Dataset entries:

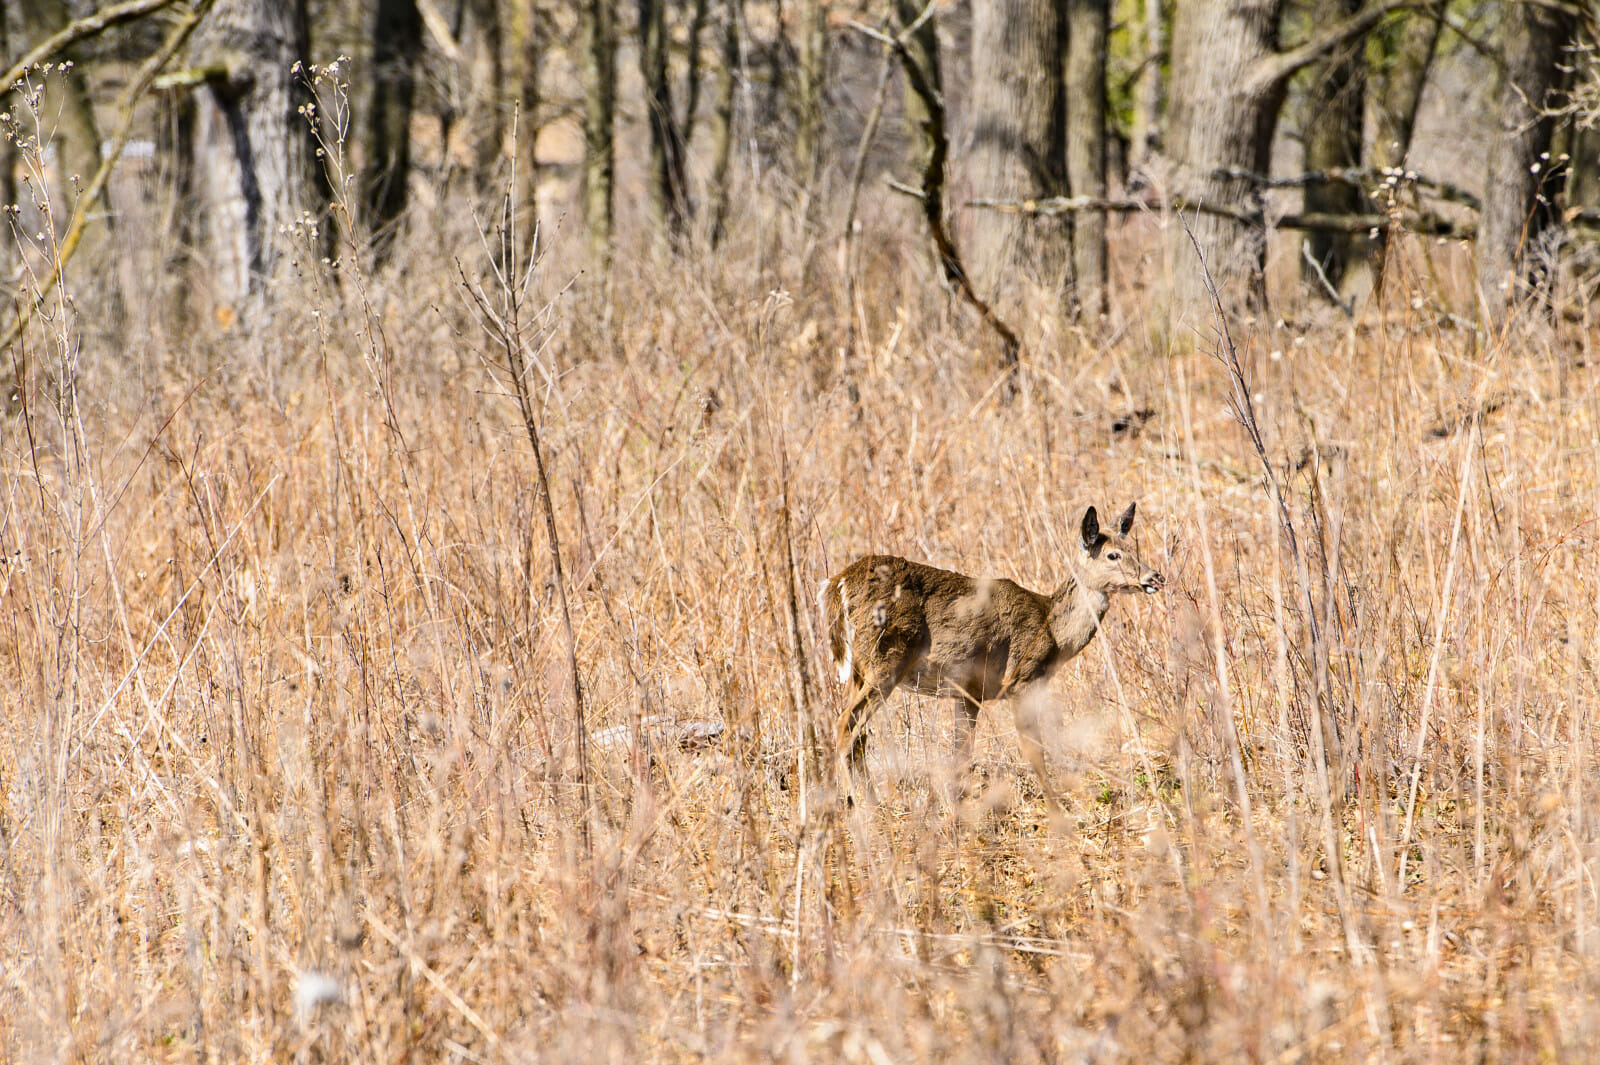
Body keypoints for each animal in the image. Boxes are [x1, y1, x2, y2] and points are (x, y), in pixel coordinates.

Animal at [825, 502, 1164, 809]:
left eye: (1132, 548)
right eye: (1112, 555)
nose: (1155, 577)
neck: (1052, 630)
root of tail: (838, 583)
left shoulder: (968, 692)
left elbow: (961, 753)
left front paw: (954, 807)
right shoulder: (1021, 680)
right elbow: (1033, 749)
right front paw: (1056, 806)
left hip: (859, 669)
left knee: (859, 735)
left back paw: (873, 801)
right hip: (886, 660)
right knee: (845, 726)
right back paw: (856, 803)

• [YOUR INSTRUCTIONS]:
Start at the line containing "left knee: (859, 735)". Repeat it and each line after it, word for word, to the end of the records.

• [EXERCISE ANSWER]:
left knee: (859, 735)
left back paw: (873, 801)
right hip: (886, 660)
right knee: (845, 726)
right back paw: (856, 803)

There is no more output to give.